After locating the line that contains "هر دو محصول را" in the records below, write out exactly that line and each line after it through the one that contains "копирую запрос как", and nothing else.

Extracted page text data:
■ ■ ■
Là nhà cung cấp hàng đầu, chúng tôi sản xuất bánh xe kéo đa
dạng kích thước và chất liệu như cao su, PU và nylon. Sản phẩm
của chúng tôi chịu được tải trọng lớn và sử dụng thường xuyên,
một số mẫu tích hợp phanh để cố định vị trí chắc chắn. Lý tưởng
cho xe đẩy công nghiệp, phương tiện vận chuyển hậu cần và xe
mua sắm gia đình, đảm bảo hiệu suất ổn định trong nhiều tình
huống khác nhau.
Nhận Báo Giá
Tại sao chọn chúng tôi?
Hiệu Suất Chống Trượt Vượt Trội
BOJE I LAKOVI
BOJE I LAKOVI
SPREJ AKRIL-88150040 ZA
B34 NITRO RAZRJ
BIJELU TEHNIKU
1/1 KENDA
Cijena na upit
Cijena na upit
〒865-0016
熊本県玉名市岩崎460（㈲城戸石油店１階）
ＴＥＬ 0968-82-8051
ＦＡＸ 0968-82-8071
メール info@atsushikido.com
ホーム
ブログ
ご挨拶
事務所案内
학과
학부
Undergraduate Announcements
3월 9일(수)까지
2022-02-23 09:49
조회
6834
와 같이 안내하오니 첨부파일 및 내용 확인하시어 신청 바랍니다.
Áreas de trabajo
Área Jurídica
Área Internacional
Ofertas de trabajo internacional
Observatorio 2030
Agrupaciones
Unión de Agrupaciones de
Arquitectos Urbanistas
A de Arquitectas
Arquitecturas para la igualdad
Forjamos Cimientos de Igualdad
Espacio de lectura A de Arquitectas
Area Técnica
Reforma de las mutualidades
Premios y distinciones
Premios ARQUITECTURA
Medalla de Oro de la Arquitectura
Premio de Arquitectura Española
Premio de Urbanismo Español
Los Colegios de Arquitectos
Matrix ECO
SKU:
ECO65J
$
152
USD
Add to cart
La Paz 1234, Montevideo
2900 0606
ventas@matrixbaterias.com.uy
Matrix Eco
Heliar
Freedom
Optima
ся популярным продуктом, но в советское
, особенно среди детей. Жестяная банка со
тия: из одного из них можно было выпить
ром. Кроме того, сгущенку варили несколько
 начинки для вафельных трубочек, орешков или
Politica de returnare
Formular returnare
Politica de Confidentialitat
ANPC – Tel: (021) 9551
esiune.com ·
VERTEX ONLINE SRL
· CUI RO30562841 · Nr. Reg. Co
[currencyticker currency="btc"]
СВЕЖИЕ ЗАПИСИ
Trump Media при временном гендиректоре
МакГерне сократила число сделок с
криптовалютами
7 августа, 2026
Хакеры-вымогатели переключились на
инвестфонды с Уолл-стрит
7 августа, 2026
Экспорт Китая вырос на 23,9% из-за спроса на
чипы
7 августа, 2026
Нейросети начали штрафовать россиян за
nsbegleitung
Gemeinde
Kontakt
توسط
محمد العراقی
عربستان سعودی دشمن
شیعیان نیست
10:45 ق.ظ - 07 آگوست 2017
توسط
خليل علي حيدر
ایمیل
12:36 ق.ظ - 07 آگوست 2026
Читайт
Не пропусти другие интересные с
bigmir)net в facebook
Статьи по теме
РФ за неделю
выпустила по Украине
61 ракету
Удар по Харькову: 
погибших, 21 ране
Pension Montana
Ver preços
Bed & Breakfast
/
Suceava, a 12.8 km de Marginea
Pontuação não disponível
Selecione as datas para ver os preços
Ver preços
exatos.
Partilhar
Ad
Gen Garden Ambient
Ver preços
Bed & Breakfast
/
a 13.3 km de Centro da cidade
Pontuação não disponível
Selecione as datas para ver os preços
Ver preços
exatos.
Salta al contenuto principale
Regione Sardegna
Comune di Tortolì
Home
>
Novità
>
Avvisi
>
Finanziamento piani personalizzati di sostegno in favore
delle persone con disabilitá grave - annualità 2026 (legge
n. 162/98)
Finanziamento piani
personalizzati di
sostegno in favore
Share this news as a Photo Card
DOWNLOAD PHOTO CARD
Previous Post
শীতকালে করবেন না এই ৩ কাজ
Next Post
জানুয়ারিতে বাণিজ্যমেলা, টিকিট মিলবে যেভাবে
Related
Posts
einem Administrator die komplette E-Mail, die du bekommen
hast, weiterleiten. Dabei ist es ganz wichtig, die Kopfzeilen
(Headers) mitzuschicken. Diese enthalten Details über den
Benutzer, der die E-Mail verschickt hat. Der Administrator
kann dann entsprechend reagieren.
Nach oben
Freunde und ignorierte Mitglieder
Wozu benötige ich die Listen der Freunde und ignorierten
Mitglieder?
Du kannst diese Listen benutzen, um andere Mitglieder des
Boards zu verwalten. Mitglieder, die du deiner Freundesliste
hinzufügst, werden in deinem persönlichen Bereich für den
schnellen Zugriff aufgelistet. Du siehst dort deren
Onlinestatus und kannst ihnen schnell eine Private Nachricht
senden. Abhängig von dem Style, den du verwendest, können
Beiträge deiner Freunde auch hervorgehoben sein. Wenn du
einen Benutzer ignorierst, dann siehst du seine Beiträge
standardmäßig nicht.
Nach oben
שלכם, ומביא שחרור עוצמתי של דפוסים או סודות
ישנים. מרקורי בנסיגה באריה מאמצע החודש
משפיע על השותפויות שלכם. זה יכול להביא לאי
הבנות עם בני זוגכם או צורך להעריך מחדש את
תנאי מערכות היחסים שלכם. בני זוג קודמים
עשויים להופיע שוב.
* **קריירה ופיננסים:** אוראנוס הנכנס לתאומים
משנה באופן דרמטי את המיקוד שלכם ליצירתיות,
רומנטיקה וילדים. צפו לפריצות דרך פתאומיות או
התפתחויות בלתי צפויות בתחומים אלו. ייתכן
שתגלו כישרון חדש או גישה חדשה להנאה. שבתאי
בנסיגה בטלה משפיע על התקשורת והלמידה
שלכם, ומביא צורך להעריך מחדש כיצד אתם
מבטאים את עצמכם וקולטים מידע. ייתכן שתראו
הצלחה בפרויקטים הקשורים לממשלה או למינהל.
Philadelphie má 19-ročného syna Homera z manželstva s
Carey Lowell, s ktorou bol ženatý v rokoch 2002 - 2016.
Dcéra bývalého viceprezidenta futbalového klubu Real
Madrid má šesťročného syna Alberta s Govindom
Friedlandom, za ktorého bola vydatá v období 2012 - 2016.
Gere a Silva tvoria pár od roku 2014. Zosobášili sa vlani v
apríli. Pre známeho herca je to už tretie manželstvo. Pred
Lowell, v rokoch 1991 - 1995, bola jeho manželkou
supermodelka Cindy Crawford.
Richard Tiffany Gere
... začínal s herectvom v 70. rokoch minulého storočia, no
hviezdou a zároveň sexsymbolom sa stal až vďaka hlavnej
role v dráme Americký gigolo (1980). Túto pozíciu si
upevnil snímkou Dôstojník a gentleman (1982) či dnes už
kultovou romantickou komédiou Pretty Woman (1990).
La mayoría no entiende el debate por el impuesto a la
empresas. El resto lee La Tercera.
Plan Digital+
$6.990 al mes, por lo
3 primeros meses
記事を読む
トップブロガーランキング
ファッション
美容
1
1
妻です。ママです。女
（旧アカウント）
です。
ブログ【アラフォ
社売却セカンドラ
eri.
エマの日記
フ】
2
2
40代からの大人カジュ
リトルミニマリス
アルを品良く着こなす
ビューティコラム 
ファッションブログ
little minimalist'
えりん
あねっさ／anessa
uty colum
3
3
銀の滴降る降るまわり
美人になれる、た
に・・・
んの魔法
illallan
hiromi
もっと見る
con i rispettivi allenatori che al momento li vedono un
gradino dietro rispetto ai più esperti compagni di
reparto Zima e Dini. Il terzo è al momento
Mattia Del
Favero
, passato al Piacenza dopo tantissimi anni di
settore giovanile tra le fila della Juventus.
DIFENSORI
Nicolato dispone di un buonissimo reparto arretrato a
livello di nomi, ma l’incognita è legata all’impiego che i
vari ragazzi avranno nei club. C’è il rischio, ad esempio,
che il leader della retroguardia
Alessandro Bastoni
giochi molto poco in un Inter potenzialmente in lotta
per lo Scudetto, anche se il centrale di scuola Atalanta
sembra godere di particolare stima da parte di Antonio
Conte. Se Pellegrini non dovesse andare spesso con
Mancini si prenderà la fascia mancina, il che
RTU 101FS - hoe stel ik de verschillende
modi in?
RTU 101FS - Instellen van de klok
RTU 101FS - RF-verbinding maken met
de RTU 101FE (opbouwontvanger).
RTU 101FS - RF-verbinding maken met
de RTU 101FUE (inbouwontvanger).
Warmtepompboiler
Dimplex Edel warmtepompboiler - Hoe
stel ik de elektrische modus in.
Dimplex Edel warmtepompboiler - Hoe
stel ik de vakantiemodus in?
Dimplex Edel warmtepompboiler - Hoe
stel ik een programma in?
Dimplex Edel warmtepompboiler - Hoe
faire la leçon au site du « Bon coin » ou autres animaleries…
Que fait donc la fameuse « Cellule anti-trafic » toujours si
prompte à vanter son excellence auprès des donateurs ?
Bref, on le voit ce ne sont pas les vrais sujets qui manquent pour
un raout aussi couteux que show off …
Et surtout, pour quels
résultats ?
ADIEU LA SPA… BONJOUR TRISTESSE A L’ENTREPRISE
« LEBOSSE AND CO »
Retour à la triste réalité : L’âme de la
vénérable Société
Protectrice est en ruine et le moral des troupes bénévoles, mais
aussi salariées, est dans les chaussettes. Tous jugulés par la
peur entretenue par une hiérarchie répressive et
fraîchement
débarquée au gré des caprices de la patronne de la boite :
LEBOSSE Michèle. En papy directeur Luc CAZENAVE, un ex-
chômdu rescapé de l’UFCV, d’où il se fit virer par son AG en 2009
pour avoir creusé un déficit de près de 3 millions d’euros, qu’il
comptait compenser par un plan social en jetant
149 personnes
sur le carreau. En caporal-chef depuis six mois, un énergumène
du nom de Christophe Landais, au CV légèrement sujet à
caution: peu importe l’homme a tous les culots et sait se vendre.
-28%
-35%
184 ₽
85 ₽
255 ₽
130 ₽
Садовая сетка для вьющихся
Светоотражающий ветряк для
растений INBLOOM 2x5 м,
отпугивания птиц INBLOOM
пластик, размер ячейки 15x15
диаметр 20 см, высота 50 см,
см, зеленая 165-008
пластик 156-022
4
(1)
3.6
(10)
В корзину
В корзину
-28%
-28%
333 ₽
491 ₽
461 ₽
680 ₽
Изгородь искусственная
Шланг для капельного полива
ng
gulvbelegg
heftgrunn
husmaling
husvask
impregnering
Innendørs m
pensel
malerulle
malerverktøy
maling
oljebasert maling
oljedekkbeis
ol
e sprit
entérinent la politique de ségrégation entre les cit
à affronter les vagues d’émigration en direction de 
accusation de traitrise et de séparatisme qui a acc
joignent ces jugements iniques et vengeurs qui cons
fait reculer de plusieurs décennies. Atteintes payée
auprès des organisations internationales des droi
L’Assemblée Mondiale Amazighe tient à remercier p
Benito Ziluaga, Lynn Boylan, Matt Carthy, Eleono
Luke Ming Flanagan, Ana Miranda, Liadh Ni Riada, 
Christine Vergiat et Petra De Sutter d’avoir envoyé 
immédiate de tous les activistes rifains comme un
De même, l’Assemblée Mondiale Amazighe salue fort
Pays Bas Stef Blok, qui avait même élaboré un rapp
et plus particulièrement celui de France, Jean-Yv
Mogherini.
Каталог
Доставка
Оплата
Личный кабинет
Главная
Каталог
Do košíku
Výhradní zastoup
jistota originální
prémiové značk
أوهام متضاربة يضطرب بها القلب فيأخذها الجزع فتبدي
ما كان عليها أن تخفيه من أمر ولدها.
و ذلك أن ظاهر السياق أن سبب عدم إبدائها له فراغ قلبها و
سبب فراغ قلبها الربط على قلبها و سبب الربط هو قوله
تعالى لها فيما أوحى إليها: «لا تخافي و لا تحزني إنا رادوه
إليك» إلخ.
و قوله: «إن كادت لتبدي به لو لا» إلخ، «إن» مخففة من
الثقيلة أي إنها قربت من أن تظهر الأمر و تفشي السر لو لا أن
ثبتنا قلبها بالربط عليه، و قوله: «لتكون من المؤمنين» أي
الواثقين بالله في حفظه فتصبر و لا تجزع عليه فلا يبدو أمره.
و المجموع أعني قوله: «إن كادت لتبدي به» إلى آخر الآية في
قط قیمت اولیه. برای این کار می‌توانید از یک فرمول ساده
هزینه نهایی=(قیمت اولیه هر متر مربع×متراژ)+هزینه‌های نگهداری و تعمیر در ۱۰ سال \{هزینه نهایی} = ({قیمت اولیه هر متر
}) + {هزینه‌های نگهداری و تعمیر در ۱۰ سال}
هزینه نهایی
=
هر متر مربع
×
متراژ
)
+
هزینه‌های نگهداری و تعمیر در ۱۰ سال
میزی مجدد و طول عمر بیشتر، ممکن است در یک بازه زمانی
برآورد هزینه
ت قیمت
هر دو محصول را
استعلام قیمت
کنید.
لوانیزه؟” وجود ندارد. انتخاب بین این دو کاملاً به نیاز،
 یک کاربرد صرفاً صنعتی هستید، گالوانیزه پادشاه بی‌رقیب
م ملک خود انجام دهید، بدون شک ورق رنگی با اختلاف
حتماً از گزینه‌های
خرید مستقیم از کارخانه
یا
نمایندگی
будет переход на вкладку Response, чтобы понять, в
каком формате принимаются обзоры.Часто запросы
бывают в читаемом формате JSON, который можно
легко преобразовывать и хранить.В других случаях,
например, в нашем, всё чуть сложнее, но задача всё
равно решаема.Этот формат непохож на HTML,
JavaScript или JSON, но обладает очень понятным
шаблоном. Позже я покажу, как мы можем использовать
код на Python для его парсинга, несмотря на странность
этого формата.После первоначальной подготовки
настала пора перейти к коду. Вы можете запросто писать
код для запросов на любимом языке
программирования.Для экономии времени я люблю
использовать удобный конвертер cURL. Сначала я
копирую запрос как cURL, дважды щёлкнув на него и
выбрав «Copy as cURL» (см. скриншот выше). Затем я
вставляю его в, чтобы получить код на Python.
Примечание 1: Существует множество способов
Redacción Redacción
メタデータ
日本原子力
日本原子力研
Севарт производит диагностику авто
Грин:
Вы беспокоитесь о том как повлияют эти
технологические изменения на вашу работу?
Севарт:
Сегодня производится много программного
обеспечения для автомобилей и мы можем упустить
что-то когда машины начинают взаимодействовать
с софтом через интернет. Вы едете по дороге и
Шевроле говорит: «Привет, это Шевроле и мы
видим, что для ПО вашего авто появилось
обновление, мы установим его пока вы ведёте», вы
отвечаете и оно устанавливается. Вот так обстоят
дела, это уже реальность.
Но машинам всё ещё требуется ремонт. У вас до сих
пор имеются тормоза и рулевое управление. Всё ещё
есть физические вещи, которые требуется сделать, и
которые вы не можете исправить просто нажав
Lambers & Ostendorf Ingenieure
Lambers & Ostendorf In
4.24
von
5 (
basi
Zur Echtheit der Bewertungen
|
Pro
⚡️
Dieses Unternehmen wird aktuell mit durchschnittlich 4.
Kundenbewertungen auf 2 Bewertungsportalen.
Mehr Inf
■ ■ ■
◆ **Answer to this problem**
هر دو محصول را
استعلام قیمت
کنید.
لوانیزه؟” وجود ندارد. انتخاب بین این دو کاملاً به نیاز،
 یک کاربرد صرفاً صنعتی هستید، گالوانیزه پادشاه بی‌رقیب
م ملک خود انجام دهید، بدون شک ورق رنگی با اختلاف
حتماً از گزینه‌های
خرید مستقیم از کارخانه
یا
نمایندگی
будет переход на вкладку Response, чтобы понять, в
каком формате принимаются обзоры.Часто запросы
бывают в читаемом формате JSON, который можно
легко преобразовывать и хранить.В других случаях,
например, в нашем, всё чуть сложнее, но задача всё
равно решаема.Этот формат непохож на HTML,
JavaScript или JSON, но обладает очень понятным
шаблоном. Позже я покажу, как мы можем использовать
код на Python для его парсинга, несмотря на странность
этого формата.После первоначальной подготовки
настала пора перейти к коду. Вы можете запросто писать
код для запросов на любимом языке
программирования.Для экономии времени я люблю
использовать удобный конвертер cURL. Сначала я
копирую запрос как cURL, дважды щёлкнув на него и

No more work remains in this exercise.